Mr Turner. Une incarnation bienvenue

Une incarnation bienvenue

Alors que les cinémas ont de plus en plus de difficultés à conserver et renouveler leur public, on voit les grandes expositions attirer des foules toujours plus importantes. L’industrie cinématographique v-a-t-elle se tourner vers ces blockbusters ? Si elle sait trouver des cinéastes aussi brillants que Stephen Frears dans Mr Turner, on ne pourrait que s’en réjouir !

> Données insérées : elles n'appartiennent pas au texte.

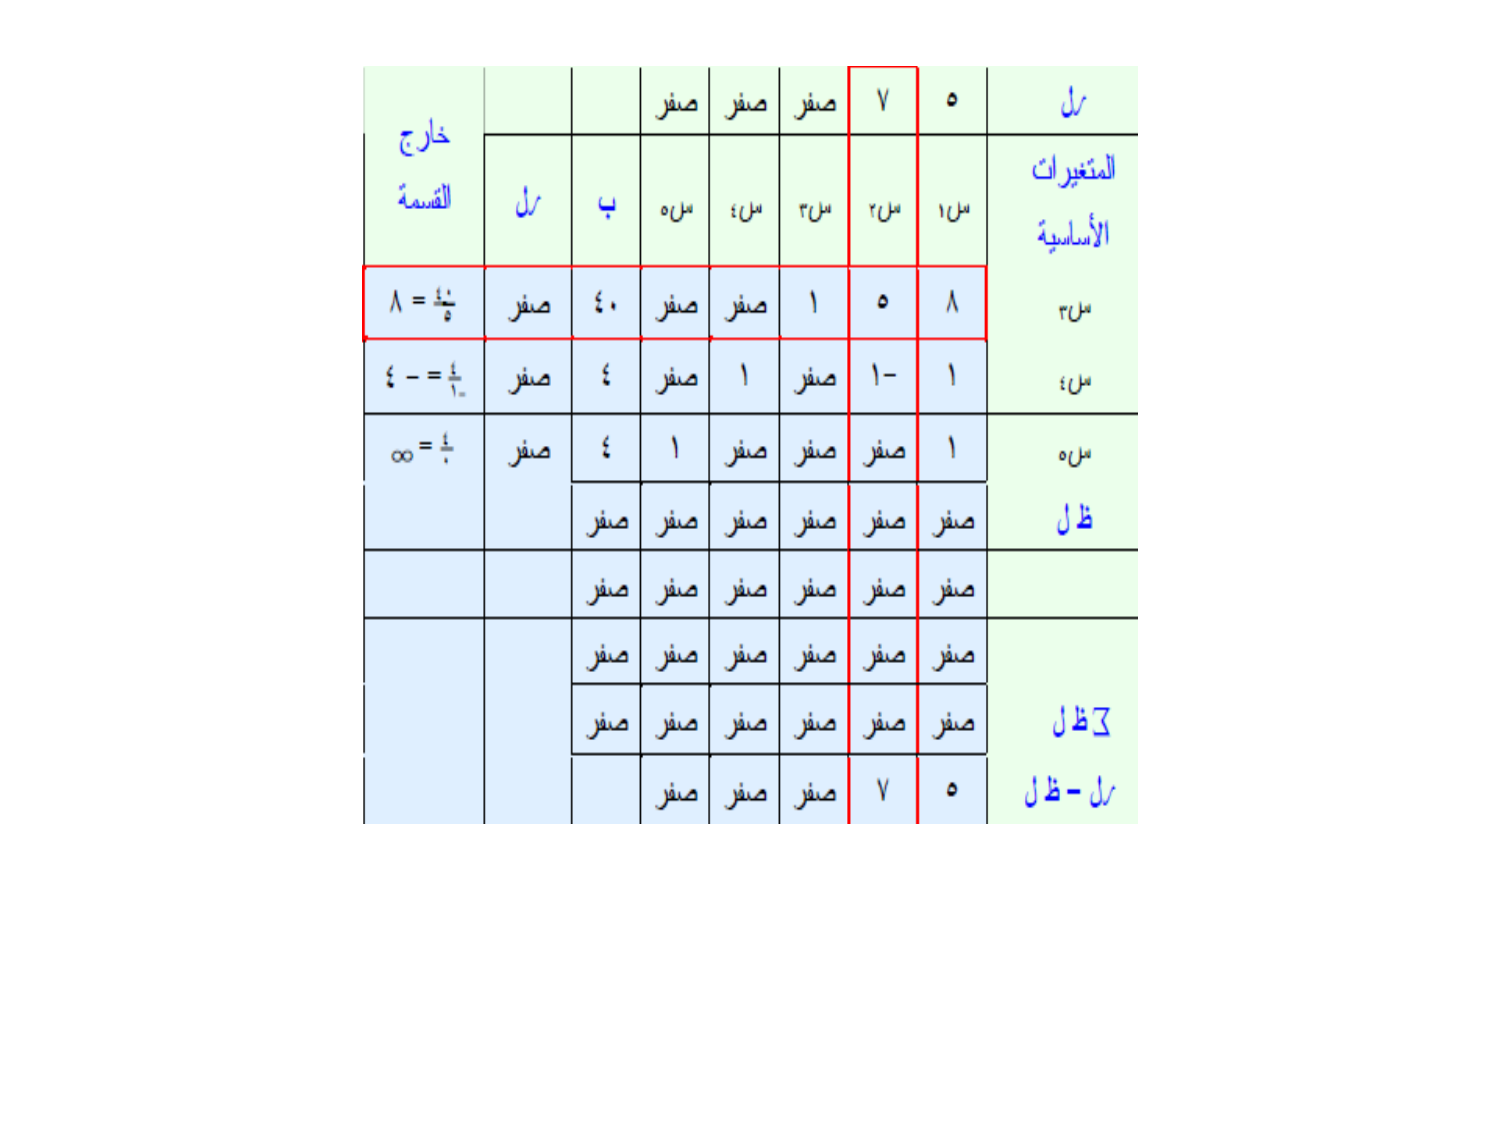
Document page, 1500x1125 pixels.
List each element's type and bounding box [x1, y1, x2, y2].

picture [361, 66, 1139, 824]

Stephen Frears s’est fait remarquer par des comédies comme Dirty Pretty Things en 2002, Tamara Drewe en 2010, où il a su rendre une atmsophère. On retrouve ce sens de la reconstitution d’une atmosphère dans Mr Turner. Avec pas mal d’empathie pour cet étrange héros, à la fois reconnu et mal compris par ses contemporains et de nos jours. Frears nous rend attentif au fait qu’il n’y a pas que des paysages et des couchers de soleil dans l’œuvre de Joseph Mallord William Turner (1775 – 1851), mais aussi une quantité d’événements, de personnages qui sont liés à l’actualité de son temps, à la vie quotidienne dans laquelle il était plongé. C’est ainsi que cette incarnation du peintre devient intéressante, car on voit les gens qu’il rencontre, les problèmes qui le préoccupent. Frears insiste sur l’évocation du trafic d’esclaves et l’arrivée du chemin de fer, mais aussi la peinture d’histoire et l’importance de la marine anglaise. En fait, ce film propose une lecture approfondie des toiles de Turner et nous invite à aller les regarder de plus près. La reconstitution de certaines toiles comme Le Dernier retour du Téméraire ( un événement qui eut lieu en 1838) qui se trouve à la National Gallery à Londres est stupéfiante. L’incarnation de John Ruskin en jeune surdoué, insupportable de pédanterie, mais pertinent dans ses remarques et appréciations est très réussie. La mise en contexte des mœurs de l’époque ou des comportements, jalousies, des autres artistes, aussi, avec l’évocation du peintre Benjamin Haydon 1786 – 1846 qui fut souvent emprisonné pour dettes et finit par se suicider.

La reconstitution des expositions de la Royal Academy qui se tinrent à Somerset House jusqu’en 1836, dans les salles où l’on visite la collection du Courtauld Institute aujourd’hui est excellente.

L’évocation de l’apparition du daguérréotype, des premiers portraits photographiques, également.

Le film propose une suite de reconstitutions admirables et soigneusement documentées. La carrière de Turner s’étend sur près d’un demi-siècle, elle va des guerres napoléoniennes à l’inauguration du Crystal Palace. Tous ces événements sont évoqués, mais il est peut-être parfois un peu difficile de suivre la chronologie. Curieusement aussi dans la première partie du film le personnage du père de l’artiste qui semble avoir le même âge ou être même plus jeune que le peintre crée une certaine confusion. Ce film peut se comparer au film Amadeus de Milos Forman (1984) par la justesse du point de vue et la pertinence de l’incarnation du peintre, on ne pourra plus regarder un Turner sans y penser.